▸ **BRIEF 1**
According to the summary of the film Doddmane Hudga, on what date did principal photography begin?
▸ **BRIEF 2**
List every person the Doddmane Hudga summary names for work on the film other than acting or voice-over, and give each one's role.
▸ **BRIEF 3**
Extend the Doddmane Hudga film summary with a few more sentences, starting right after its last line.

▸ **PASSAGE FOR REVIEW**

Doddmane Hudga  is a 2016 Indian Kannada-language action drama film co-written and directed by Duniya Soori, featuring Puneeth Rajkumar and Radhika Pandit. The film also features an ensemble cast of Ambareesh, Sumalatha, Bharathi Vishnuvardhan, Krishna, Srinivasa Murthy, P. Ravi Shankar, Rangayana Raghu, Chikkanna and Avinash, with Shiva Rajkumar providing a voice-over. This film marks the 25th film of Puneeth Rajkumar in a lead role.

This film marks third collaboration between Puneeth and Soori. The film was produced by M. Govindu under Ajay Pictures banner. Music was composed by V. Harikrishna and art direction by Shashidhar Adapa. The principal photography commenced on 5 March 2015. The film was released worldwide on 30 September 2016 to positive reviews and it was commercially successful.

▸ **Data records**
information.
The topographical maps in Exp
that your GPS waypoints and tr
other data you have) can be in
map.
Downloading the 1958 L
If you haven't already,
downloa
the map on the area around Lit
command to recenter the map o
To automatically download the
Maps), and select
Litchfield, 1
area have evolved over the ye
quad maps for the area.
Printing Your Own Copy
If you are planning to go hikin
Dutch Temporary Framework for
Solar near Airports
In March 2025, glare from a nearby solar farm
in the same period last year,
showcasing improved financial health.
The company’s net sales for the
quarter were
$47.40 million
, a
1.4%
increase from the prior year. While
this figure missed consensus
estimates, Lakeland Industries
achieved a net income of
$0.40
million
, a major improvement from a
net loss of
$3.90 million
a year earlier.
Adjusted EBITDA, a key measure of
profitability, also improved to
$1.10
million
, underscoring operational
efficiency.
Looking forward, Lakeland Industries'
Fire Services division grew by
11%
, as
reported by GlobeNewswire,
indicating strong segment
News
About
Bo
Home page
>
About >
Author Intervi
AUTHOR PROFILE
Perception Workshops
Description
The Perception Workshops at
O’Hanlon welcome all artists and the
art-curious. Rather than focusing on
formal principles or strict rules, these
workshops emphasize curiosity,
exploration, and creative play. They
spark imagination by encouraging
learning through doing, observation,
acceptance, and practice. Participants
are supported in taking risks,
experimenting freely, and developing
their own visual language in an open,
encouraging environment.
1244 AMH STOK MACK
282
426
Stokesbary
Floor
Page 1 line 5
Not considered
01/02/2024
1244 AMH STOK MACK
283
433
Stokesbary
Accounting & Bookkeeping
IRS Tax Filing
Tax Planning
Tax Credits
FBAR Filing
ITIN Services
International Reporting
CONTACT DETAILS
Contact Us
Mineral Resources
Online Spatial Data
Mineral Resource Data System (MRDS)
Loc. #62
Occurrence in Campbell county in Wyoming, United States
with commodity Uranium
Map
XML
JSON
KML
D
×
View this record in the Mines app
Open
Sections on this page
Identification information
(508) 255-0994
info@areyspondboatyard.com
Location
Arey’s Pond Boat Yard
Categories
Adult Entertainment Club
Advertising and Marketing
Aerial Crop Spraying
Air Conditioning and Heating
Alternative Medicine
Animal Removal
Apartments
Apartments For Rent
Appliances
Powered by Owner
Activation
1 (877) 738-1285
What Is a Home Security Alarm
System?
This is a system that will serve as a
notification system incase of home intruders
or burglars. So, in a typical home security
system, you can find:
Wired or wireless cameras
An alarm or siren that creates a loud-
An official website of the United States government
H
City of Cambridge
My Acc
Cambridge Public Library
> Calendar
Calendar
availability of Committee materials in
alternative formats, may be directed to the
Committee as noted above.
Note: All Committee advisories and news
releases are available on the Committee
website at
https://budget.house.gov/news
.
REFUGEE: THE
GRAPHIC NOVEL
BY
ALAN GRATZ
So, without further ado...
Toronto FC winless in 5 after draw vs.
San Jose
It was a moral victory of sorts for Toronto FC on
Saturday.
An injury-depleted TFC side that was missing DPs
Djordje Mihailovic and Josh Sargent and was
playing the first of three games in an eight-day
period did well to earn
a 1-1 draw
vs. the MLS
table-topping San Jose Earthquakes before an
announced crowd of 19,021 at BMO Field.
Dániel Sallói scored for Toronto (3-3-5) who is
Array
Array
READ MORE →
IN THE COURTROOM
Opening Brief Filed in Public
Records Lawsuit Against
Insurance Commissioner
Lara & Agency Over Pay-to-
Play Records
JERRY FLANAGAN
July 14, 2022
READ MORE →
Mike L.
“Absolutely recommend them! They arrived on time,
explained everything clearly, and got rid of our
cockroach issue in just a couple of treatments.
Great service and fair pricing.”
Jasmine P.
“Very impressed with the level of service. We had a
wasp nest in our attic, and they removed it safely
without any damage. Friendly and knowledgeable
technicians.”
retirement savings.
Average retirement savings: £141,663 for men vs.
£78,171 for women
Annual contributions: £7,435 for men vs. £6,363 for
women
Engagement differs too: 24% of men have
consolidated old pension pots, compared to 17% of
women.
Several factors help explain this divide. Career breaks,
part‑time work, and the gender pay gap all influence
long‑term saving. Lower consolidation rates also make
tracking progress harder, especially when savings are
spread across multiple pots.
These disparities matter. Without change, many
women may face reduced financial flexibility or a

▸ **YOUR RESPONSE 1**
5 March 2015

▸ **YOUR RESPONSE 2**
Duniya Soori: co-writer and director
M. Govindu: producer
V. Harikrishna: music composer
Shashidhar Adapa: art director

▸ **YOUR RESPONSE 3**
Plot
Surya is a short-tempered youngster, who cooks biriyani at a local market. He meets Usha, where he saves her from goons and drops her off at a drama studio, where it is revealed that Usha is Nisha, who is participating in a drama. Cable Babu is a goon who wants to become a politician. When his goons were setting a shop on fire, they were all thrashed by Doddmane Rajeeva. When his son Krishna robs some jewellery, Rajeeva humiliates him. Krishna joins hands with Babu to humiliate Rajeeva. After that, Babu steals all the land documents that belong to the farmers leading to Rajeeva's arrest.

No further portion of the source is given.